Indoor Pan-Grilling:

  • Remove Alaska Sockeye salmon from refrigerator 15 minutes before cooking.
  • Heat a ridged grill pan over medium-high heat until hot (about 3 minutes).
  • Drizzle a large dinner plate lightly with olive oil.  Swipe each salmon portion through the oil (both sides) and place salmon in pan, skin side up.  To reduce sticking: Move each salmon portion in several small circles as you place it in the pan.  Do not move it again until it is seared/browned.
  • Cook for 3 minutes.
  • Flip fish, season with salt and pepper or favorite seasoning, and cook 3 minutes more.  Cook just until salmon is lightly translucent in the center – it will finish cooking from retained heat.  
  • Remove salmon to a plate/platter and let it rest a few minutes before serving. 

Pan-Searing and Finishing in the Oven:

  • Remove Alaska Sockeye salmon from refrigerator 15 minutes before cooking.
  • Preheat oven to 375ºF.
  • Drizzle a heavy ovenproof skillet (such as cast iron) lightly with olive oil and heat over high heat until oil is hot, but not smoking (about 1 minute).
  • Season salmon with salt and pepper or favorite seasoning and place it in hot pan, skin side up.  If using a rub: Apply seasoning and let it rest on the salmon for 10 minutes before cooking.
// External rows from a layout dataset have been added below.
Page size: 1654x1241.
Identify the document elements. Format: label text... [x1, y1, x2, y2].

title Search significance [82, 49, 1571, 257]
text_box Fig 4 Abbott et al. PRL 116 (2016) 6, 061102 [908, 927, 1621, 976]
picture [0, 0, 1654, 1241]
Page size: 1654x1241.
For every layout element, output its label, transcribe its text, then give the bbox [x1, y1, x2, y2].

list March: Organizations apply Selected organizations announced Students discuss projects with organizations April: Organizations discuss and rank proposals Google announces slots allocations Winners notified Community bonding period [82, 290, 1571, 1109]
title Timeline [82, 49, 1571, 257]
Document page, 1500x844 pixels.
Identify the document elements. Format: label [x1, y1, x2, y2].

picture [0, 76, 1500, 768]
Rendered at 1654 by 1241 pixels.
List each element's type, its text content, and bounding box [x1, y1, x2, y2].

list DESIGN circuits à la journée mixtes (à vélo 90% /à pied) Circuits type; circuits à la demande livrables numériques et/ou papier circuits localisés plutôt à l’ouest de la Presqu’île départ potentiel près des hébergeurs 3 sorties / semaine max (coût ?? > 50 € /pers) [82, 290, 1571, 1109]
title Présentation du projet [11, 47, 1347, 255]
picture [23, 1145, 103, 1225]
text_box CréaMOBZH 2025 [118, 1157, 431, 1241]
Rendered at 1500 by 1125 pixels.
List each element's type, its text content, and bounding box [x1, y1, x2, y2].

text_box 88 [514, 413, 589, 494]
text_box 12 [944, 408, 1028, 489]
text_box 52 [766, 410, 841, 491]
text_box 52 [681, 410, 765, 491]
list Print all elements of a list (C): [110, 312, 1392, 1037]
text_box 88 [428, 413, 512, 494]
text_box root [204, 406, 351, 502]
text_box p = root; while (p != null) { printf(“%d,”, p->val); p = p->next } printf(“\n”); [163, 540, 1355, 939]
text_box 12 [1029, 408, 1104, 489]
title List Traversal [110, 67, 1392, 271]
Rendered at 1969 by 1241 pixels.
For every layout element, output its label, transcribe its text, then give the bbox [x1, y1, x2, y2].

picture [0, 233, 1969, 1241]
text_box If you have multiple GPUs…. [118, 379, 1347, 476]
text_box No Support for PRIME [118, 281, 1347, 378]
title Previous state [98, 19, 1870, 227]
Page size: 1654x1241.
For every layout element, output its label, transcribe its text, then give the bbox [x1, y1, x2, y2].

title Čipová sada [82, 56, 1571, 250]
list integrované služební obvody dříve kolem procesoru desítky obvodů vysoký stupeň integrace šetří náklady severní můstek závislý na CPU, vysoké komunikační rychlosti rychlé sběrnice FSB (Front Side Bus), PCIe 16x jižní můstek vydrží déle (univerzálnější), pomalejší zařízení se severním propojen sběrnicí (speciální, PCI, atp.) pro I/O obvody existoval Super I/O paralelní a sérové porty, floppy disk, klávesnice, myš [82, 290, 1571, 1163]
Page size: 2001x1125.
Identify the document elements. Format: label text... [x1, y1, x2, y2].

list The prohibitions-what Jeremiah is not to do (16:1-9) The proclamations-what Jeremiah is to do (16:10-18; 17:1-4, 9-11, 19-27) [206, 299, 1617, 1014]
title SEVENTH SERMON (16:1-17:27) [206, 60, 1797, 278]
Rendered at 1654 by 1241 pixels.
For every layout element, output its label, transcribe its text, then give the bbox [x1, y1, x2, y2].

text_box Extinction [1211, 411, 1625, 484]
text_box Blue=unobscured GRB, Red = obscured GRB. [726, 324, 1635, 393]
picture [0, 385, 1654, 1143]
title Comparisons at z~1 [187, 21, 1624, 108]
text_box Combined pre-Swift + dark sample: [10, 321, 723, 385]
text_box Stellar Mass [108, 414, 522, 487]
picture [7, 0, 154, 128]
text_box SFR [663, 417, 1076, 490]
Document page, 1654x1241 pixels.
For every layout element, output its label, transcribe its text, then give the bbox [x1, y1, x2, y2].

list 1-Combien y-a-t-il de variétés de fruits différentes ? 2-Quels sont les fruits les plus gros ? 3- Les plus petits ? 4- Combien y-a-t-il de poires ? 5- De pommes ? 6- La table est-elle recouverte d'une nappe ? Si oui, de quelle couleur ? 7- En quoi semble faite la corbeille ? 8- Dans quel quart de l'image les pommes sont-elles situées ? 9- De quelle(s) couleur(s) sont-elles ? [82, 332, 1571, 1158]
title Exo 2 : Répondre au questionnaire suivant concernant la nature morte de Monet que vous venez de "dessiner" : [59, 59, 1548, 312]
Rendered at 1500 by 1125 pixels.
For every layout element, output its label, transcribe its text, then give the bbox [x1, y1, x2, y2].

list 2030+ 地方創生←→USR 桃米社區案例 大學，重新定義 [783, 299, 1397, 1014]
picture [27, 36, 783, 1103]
To reduce sticking: Move each salmon portion in several small circles as you place it in the pan. Do not move it again until it is seared/browned.
  • Turn the heat down to medium-high and sear salmon for 3 minutes.
  • Flip fish and transfer the entire pan to preheated oven.
  • Cook 3 minutes more or until salmon is lightly translucent in the center – it will finish cooking from retained heat. 
  • Remove salmon to a plate/platter and let it rest a few minutes before serving. 

Pan Steaming:

  • Remove Alaska Sockeye salmon from refrigerator 15 minutes before cooking.
  • Bring about 1-inch of water/seasoned liquid to a simmer over medium-high heat.
  • Season salmon with salt and pepper or favorite seasoning.
  • Add salmon to pan, skin side down. 
  • Cover pan tightly and cook for 4 minutes – use a timer!
  • Cook just until salmon is lightly translucent in the center – it will finish cooking from retained heat.
  • Remove salmon to a plate/platter and let it rest a few minutes before serving. 

Adjust cook time as needed for thickness of fish and cook just until fish is lightly translucent in the center.  It will finish cooking from retained heat.